Il 2 marzo il gruppo guidato da Bernard Arnault aveva comunicato una donazione di cinque milioni di dollari alla Croce Rossa Internazionale per supportare le vittime del conflitto, oltre ad aver attivato una campagna di raccolta fondi tramite i suoi marchi.

Il fast fashion unito nelle serrate, Uniqlo cambia idea e chiude

Anche Nike ha deciso di chiudere tutti i suoi 116 negozi, come il gigante svedese del fast fashion H&M e il gruppo spagnolo Inditex, di cui Zara è il marchio più importante. Burberry, invece, dopo aver annunciato giovedì di voler limitarsi a fermare il riassortimento dei suoi negozi in Russia a causa di «problemi logistici», ha deciso di chiudere i suoi tre negozi nel Paese. Nike e Levi Strauss hanno sospeso ogni operazione in Russia, come il marchio tedesco Hugo Boss: il ceo Daniel Grieder ha affermato a Bloomberg Tv che la Russia e l’Ucraina generano il 3% del suo fatturato.

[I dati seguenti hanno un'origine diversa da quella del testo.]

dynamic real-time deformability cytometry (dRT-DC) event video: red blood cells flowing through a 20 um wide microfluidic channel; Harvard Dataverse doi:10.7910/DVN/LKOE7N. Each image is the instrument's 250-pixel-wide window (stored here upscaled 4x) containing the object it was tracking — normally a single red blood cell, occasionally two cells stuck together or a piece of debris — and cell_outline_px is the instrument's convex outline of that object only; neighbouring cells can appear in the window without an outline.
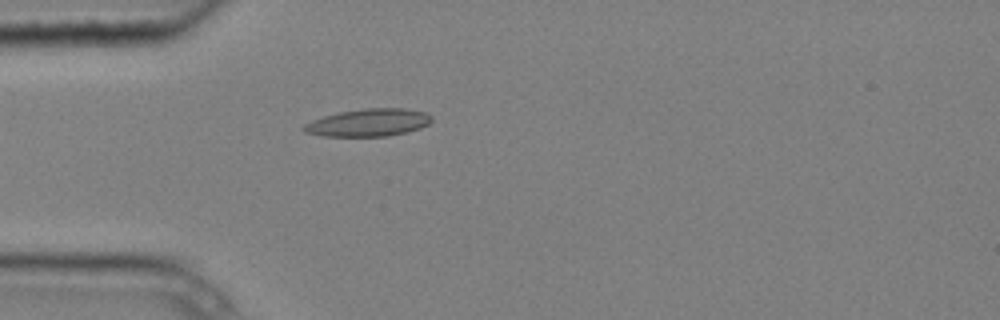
{"species": "common noctule bat (a hibernating species)", "species_latin": "Nyctalus noctula", "temperature_condition": "cold", "stored_images_in_passage": 4, "camera_frame_rate_fps": 3000, "um_per_image_px": 0.085, "animal": {"sex": "male", "body_mass_g": 20.4}, "frame": {"image": 1, "passage_image": 4, "time_ms": 1.0, "image_size_px": [1000, 320], "cell_outline_px": [[432, 120], [428, 124], [420, 128], [408, 132], [388, 136], [320, 136], [304, 132], [300, 128], [304, 124], [312, 120], [324, 116], [340, 112], [364, 108], [404, 108], [428, 112], [432, 116]], "centroid_in_image_um": [31.32, 10.42], "position_along_channel_um": 53.7, "area_um2": 20.75}}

Dopo aver annunciato che i suoi negozi sarebbero restati aperti, il gruppo giapponese Fast Retailing ha cambiato idea: i 50 negozi Uniqlo chiudono. «L’abbigliamento è necessario alla vita. Il popolo russo ha lo stesso diritto di vivere di ogni altro», aveva detto il ceo Tadashi Yanai in un’email pubblicata da Nikkei. Stessa linea per il gruppo Swatch, che ha fermato le spedizioni in Russia ma mantiene aperte le boutique dei suoi marchi, Longines, Harry Winston e Omega a Mosca e a San Pietroburgo.

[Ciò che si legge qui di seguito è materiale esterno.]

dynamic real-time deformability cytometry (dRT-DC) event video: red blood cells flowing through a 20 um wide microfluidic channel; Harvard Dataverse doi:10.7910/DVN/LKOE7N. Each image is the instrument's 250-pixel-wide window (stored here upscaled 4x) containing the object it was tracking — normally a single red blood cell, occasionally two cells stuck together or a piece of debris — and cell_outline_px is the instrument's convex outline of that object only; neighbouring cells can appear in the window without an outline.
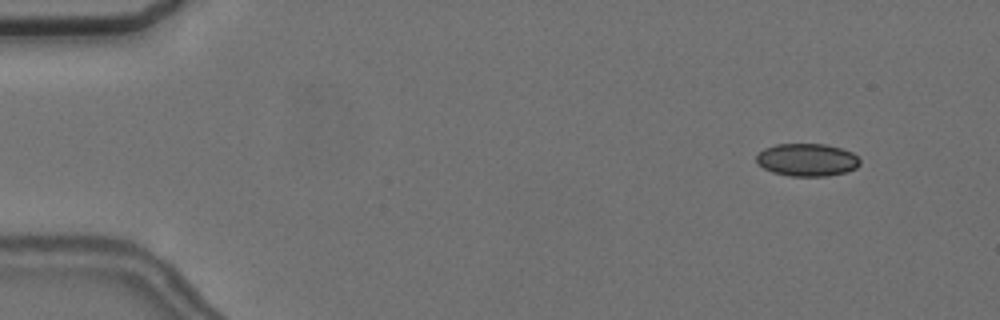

Anche Italia Independent, il brand di eyewear fondato e presieduto da Lapo Elkann e che distribuisce in licenza anche CR7 eyewear e Hublot eyewear, ha comunicato di aver sospeso tutte le sue attività in Russia, che erano state inaugurate lo scorso gennaio con solide prospettive di crescita: «La decisione di sospendere qualsiasi relazione commerciale con la Russia deriva dal volere dare concretezza alla vicinanza, mia personale e di Italia Independent, al popolo ucraino - ha dichiarato Lapo Elkann -. Inoltre, con Fondazione Laps, organizzazione non-profit che ho fondato e di cui sono presidente, mi sono già attivato per fornire assistenza e supporto ai rifugiati costretti per via del conflitto ad abbandonare il proprio Paese. Spero dal profondo del cuore che possa presto ritornare la Pace».

La Camera della Moda: «Le chiusure non sono imposte dalle sanzioni»

Di fronte a questo serrato susseguirsi di comunicazioni, la Camera Nazionale della Moda Italiana ha sottolineato che le chiusure sono atti volontari e non sono previste nell’ambito delle sanzioni comminate alla Russia: «La chiusura temporanea dei negozi retail in Russia non è prevista dalle norme sanzionatorie attualmente in vigore in Europa, è una scelta volontaria che è stata presa da molti brand nazionali ed internazionali che dispongono di una rete di distribuzione retail diretta - si legge nella nota diffusa dall’associazione -. Ricordiamo però che molti brand vendono le collezioni in Russia attraverso distributori o concessionari e non sono nella possibilità anche dal punto di vista contrattuale, di chiudere gli spazi di vendita in stagione, avendo già consegnato negli scorsi mesi la collezione primavera/estate».

Secondo un report pubblicato oggi da Bain & Co., il peso della Russia sul mercato mondiale del lusso è del 2-3%, e al momento la valutazione dell’impatto sull’industria è ancora complessa da definire.